Para justificar esta concepção relativizante da Igreja — que se encontra na
base das críticas radicais dirigidas contra a estrutura hierárquica da Igreja
católica — L. Boff apela para a Constituição
Lumen gentium (n. 8) do
Concílio Vaticano II. Da famosa expressão do Concílio « Haec Ecclesia (se.
única Christi Ecclesia) ... subsistit in Ecclesia catholica », ele extrai uma
tese exatamente contrária à significação autêntica do texto conciliar, quando
afirma: de fato, « esta (isto é, a única Igreja de Cristo) pode subsistir também
em outras Igrejas cristãs » (p. 125). O Concílio tinha, porém, escolhido a
palavra « subsistit » exatamente para esclarecer que há uma única « subsistência
» da verdadeira Igreja, enquanto fora de sua estrutura visível existem somente «
elementa Ecclesiae », que — por serem elementos da mesma Igreja — tendem e
conduzem em direção à Igreja católica (LG
8). O Decreto sobre o ecumenismo exprime a mesma doutrina (UR
3-4), que foi novamente reafirmada pela Declaração
Mysterium Ecclesiae, n. 1 (AAS LXV [1973], pp. 396-398).
A subversão do significado do texto conciliar sobre a subsistência da Igreja
está na base do relativismo eclesilógico de L. Boff, supra delineado, no qual se
desenvolve e se explicita um profundo desentendimento daquilo que a fé católica
professa a respeito da Igreja de Deus no mundo.

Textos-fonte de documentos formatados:
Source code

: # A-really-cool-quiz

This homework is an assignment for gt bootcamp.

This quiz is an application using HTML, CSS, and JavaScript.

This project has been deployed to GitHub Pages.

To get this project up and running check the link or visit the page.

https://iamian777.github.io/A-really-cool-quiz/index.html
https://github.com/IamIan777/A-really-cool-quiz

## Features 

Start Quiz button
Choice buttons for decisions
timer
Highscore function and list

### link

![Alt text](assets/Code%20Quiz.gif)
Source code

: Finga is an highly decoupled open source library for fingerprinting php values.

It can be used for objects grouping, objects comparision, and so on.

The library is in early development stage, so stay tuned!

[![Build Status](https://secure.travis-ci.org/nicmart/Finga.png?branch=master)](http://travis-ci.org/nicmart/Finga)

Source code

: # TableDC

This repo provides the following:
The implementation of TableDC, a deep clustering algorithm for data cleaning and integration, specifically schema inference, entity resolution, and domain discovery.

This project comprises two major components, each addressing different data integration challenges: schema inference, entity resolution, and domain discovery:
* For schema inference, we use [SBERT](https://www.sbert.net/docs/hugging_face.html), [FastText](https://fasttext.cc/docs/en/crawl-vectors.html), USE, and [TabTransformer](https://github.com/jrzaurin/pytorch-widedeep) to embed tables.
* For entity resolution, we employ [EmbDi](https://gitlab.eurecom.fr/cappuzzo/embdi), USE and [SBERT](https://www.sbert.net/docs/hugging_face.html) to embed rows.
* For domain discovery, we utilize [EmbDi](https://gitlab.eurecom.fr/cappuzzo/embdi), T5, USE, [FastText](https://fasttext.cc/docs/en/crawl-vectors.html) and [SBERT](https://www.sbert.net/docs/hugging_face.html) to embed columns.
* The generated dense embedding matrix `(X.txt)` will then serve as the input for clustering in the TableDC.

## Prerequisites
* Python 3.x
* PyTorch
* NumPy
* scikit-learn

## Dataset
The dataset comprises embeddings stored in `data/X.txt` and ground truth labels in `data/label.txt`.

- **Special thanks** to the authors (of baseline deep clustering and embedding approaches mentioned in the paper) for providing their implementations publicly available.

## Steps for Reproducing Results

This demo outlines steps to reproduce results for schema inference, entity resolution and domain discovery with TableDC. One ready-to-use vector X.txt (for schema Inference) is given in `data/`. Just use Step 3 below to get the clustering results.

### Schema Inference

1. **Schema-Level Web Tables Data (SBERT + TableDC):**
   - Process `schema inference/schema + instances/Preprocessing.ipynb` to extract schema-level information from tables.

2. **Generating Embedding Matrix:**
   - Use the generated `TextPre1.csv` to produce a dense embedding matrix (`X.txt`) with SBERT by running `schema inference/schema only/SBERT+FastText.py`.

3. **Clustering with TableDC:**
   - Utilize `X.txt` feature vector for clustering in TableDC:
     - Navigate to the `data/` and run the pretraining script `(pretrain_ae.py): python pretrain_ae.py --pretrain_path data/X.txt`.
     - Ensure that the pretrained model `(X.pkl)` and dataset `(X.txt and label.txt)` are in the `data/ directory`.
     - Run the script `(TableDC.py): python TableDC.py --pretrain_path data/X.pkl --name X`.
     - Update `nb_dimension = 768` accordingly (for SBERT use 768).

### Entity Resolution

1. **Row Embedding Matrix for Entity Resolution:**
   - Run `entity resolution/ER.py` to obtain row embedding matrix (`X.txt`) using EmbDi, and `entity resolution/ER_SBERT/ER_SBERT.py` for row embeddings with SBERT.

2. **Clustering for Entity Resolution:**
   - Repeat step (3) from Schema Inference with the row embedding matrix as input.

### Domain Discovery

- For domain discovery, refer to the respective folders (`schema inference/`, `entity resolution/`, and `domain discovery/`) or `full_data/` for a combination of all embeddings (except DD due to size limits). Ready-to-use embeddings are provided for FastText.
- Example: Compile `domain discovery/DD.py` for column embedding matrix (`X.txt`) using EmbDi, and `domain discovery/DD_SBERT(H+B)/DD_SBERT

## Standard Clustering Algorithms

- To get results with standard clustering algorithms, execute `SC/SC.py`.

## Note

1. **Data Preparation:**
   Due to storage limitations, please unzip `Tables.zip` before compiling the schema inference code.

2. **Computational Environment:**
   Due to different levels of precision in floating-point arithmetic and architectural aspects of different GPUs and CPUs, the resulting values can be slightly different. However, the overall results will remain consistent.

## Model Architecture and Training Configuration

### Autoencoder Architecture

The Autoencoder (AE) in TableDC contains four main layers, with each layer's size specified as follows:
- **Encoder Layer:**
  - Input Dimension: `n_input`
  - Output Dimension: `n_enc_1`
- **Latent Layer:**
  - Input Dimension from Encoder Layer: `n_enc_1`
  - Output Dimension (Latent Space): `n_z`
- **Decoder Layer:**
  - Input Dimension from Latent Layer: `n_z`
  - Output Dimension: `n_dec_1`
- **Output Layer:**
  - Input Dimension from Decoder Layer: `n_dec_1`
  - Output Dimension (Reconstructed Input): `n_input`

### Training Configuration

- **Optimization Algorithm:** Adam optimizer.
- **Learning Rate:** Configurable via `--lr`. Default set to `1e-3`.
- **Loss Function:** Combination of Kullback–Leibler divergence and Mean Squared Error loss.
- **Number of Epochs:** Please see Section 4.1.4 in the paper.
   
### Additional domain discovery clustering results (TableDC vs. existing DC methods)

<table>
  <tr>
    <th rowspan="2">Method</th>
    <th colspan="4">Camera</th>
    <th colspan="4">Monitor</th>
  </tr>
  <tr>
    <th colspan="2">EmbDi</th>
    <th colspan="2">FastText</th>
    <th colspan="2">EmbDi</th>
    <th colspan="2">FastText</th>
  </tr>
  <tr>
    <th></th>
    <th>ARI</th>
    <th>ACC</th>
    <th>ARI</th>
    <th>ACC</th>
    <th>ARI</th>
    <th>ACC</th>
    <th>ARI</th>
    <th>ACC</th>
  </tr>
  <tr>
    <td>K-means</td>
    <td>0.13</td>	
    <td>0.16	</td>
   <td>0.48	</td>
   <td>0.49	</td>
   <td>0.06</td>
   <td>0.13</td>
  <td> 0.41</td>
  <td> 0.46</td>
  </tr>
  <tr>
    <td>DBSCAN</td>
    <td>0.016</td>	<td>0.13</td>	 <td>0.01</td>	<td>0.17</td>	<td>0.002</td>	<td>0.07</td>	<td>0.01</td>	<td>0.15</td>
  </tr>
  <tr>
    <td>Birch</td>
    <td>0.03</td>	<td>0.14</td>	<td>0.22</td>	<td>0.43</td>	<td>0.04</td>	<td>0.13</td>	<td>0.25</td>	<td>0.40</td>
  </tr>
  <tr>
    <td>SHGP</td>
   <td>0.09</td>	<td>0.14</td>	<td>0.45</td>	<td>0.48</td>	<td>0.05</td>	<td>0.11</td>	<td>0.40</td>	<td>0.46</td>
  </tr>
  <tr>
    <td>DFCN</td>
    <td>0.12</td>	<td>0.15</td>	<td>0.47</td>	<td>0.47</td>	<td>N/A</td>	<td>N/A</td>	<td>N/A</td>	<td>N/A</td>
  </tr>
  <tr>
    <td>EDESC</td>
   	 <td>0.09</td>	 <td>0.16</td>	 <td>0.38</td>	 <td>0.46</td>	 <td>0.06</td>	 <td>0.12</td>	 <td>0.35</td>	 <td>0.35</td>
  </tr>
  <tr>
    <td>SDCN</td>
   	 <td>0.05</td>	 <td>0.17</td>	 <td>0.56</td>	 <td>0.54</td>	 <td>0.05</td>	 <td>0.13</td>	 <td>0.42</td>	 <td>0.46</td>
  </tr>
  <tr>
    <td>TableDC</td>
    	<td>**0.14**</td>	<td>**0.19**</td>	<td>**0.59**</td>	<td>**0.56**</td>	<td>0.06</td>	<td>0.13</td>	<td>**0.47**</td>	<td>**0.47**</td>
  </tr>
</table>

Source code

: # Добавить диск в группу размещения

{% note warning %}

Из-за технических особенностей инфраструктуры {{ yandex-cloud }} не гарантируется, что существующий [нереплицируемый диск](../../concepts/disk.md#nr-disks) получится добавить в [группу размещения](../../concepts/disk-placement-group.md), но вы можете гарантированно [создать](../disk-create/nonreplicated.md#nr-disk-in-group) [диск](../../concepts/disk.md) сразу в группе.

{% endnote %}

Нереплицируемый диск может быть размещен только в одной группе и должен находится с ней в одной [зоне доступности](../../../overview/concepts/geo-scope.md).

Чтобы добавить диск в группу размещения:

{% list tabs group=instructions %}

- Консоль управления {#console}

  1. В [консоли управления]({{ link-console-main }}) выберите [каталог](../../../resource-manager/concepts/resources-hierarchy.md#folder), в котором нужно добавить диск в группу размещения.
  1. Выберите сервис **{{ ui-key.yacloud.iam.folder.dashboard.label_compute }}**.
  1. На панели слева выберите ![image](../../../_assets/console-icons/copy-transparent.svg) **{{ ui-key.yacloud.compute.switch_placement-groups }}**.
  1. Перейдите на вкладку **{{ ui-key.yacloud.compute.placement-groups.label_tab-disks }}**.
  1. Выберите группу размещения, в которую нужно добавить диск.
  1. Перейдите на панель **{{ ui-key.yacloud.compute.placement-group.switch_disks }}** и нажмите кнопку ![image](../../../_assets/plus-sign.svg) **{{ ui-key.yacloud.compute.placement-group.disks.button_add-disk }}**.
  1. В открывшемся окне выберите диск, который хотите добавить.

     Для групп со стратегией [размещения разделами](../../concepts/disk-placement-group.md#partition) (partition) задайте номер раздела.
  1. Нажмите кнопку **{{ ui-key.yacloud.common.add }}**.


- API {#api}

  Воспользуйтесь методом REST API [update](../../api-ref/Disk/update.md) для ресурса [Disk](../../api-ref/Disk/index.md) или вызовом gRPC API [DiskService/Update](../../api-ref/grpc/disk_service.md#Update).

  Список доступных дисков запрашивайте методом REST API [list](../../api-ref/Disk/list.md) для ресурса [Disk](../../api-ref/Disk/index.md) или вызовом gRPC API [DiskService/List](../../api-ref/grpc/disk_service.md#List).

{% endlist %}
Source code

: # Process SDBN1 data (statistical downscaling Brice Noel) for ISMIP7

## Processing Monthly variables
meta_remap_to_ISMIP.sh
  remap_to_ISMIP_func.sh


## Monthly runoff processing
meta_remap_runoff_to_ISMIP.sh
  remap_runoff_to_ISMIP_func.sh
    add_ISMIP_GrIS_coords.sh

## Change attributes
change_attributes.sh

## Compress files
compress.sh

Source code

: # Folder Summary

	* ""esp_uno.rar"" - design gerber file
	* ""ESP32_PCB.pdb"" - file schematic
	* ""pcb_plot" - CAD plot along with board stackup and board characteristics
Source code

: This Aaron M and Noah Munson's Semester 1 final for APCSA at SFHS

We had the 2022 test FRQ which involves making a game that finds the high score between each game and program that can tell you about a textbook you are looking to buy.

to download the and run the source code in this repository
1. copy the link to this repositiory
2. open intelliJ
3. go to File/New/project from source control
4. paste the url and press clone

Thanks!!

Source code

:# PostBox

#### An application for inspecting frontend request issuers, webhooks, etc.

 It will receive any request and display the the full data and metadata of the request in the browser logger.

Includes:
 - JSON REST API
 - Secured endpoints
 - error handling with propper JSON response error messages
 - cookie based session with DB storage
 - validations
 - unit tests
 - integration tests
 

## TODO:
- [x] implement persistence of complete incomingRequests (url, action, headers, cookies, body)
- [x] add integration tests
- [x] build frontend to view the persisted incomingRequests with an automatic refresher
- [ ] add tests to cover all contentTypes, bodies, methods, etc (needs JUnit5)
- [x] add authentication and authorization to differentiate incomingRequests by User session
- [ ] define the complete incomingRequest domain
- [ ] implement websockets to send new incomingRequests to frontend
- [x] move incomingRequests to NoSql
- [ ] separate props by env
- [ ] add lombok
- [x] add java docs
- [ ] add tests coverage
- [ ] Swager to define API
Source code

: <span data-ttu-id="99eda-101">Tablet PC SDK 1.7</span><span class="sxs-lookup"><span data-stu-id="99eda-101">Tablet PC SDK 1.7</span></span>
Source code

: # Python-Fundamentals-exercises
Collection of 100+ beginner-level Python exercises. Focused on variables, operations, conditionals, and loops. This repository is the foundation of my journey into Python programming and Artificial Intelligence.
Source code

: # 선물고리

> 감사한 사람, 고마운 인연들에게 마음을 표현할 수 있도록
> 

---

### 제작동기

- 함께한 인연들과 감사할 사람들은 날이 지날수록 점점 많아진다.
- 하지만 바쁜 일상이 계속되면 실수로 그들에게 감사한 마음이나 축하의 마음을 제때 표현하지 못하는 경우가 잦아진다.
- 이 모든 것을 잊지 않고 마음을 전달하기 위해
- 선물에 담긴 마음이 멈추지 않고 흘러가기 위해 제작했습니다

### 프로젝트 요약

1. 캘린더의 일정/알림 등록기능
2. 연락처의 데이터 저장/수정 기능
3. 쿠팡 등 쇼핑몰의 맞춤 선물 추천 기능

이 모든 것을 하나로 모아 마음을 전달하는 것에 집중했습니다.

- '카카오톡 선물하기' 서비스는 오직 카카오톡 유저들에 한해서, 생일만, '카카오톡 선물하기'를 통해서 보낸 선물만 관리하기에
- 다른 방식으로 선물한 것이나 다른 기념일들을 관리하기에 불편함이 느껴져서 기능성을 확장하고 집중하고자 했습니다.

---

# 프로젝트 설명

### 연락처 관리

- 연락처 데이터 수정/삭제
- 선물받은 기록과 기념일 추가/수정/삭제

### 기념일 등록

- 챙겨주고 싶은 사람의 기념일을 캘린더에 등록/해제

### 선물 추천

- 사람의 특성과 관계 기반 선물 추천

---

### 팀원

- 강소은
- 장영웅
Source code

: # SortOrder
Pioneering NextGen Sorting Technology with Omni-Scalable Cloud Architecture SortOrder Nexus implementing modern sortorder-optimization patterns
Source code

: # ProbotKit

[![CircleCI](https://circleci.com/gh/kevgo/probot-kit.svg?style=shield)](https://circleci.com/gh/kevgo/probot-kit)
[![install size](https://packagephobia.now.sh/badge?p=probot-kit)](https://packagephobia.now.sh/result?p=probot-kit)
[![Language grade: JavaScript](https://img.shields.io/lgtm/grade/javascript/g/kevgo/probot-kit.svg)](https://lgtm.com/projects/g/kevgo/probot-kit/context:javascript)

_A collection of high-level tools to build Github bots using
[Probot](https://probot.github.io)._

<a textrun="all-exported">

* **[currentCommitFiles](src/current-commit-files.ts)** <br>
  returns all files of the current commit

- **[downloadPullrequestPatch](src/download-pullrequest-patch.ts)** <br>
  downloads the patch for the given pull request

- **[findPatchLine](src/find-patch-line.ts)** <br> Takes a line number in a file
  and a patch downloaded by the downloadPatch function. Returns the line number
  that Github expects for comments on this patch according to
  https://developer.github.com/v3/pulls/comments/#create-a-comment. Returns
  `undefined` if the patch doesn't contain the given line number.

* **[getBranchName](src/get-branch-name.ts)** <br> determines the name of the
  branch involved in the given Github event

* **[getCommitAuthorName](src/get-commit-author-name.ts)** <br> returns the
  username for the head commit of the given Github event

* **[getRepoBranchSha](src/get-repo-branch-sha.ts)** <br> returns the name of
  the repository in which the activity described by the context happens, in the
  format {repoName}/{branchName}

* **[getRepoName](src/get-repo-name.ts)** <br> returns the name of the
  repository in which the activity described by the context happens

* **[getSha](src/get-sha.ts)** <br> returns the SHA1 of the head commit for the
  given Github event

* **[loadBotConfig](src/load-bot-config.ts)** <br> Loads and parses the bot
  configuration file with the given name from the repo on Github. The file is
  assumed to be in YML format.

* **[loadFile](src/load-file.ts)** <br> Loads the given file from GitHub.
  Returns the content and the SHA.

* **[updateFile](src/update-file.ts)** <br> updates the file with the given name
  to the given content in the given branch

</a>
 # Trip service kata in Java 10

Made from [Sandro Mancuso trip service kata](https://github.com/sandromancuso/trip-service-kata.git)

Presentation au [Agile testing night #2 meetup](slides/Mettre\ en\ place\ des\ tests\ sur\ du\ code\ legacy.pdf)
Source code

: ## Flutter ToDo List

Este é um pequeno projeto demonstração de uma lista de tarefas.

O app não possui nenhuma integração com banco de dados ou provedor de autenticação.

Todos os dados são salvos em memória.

(Instruções das tarefas):
1 – No trecho sobre a eclesiologia de L. Boff, a que documento do Concílio Vaticano II ele recorre para justificar sua concepção relativizante da Igreja?
2 – Dê continuidade ao trecho sobre a eclesiologia de L. Boff, começando logo depois da última frase.

(Respostas do exercício):
1 – À Constituição Lumen gentium (n. 8).

2 –
DOGMA E REVELAÇÃO
A mesma lógica relativizante encontra-se na concepção da doutrina e do dogma
expressa por L. Boff. O Autor critica, de modo muito severo, « a compreensão
doutrinária da revelação » (p. 73). É verdade que L. Boff distingue entre
dogmatismo e dogma (cf. p. 139), admitindo o segundo e rejeitando o primeiro.
Todavia, segundo ele, o dogma, na sua formulação, é válido somente « para um
determinado tempo e circunstâncias » (pp. 127-128). « Num segundo momento do
mesmo processo dialético o texto deve poder ser ultrapassado para dar lugar a
outro texto do hoje da fé » (p. 128). O relativismo que resulta de semelhantes
afirmações torna-se explícito quando L. Boff fala de posições doutrinárias
contraditórias entre si, contidas no Novo Testamento (cf. p. 128).
Consequentemente « a atitude verdadeiramente católica » seria de « estar
fundamentalmente aberto a todas as direções » (p. 128). Na perspectiva de L.
Boff a autêntica concepção católica do dogma cai sob o veredito do « dogmatismo
»: « Enquanto perdurar este tipo de compreensão dogmática e doutrinária da
revelação e da salvação de Jesus Cristo dever-se-á contar irretorquivelmente com
a repressão da liberdade de pensamento divergente dentro da Igreja » (pp.
74-75).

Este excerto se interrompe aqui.